More to the point, I have been led very recently to begin thinking very differently about these folks on the right, thanks to an article in no less a pillar of the intellectual left, The New York Review of Books. I don't agree with everything the author, David Bromwich, has to say. On the other hand, I was forced to stop and set aside the usual discussions concerning right-wing talkers and consider them as serious actors on the political stage. Which, in many ways, brings us back to one of my main points - the insouciance toward factual accuracy that is endemic on the right is not a bug. It's a feature.
So, Edwin, is any of this "credible" for you, or do you take view, oft-expressed by others on the right, that liberals, being liars, mean the exact opposite of what they say?
UPDATE: Just to satisfy Edwin's insistence that no one "credible" has provided an instance of Rush Limbaugh uttering a falsehood, here is Rush on Pres. Obama's recent trip across south Asia on his way to the G20 meeting in South Korea:
In two days from now, he’ll be in India at $200 million a day.The trip did not cost $2 billion. Not even close. He was not accompanied by an entourage of thousands, or 34 warships (as Glenn Beck claimed). This is the kind of thing that can be checked easily enough, yet it enters the consciousness of some folks, come out the mouths of others, and becomes "real" regardless of facts.
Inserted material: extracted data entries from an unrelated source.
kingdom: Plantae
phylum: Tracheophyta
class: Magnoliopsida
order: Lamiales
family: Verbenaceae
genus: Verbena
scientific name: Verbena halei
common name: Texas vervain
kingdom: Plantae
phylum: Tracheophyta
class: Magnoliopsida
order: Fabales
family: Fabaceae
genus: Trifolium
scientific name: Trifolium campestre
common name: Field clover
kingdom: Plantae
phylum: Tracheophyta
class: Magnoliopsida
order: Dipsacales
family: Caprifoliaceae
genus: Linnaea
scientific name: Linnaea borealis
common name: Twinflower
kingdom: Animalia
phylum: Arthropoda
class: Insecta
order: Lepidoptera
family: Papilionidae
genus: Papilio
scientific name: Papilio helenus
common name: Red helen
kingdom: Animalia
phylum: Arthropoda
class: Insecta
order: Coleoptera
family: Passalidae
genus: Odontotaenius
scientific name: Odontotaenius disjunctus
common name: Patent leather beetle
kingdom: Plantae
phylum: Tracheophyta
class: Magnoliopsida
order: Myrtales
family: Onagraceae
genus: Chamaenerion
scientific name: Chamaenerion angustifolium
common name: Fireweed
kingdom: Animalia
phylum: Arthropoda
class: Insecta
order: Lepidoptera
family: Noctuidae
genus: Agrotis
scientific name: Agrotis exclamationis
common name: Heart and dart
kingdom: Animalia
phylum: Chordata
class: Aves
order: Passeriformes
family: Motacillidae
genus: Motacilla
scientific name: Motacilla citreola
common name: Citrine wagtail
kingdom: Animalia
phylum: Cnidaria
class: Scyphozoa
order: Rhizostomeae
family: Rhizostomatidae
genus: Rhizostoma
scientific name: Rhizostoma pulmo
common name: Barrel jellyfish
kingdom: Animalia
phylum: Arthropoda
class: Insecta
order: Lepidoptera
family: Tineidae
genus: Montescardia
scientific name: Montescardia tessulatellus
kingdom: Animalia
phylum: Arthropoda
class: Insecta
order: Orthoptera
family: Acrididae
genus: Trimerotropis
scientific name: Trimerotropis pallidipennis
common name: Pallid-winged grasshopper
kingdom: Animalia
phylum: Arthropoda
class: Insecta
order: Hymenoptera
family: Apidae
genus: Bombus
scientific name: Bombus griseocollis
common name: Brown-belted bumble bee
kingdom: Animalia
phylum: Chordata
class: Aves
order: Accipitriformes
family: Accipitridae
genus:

Look, I have no problem talking about stuff like taxes, or the larger political import of talk radio, or even the success or failure of Pres. Obama's trip across Asia. These are legitimate and worthy topics. I will not sit around and get in to a discussion over crap like this. This is why too many discussions with conservatives end up dying on the vine. I'm not against talking about policy or issues on the merits. I am against talking about stuff that isn't real as if it is. It's really that simple.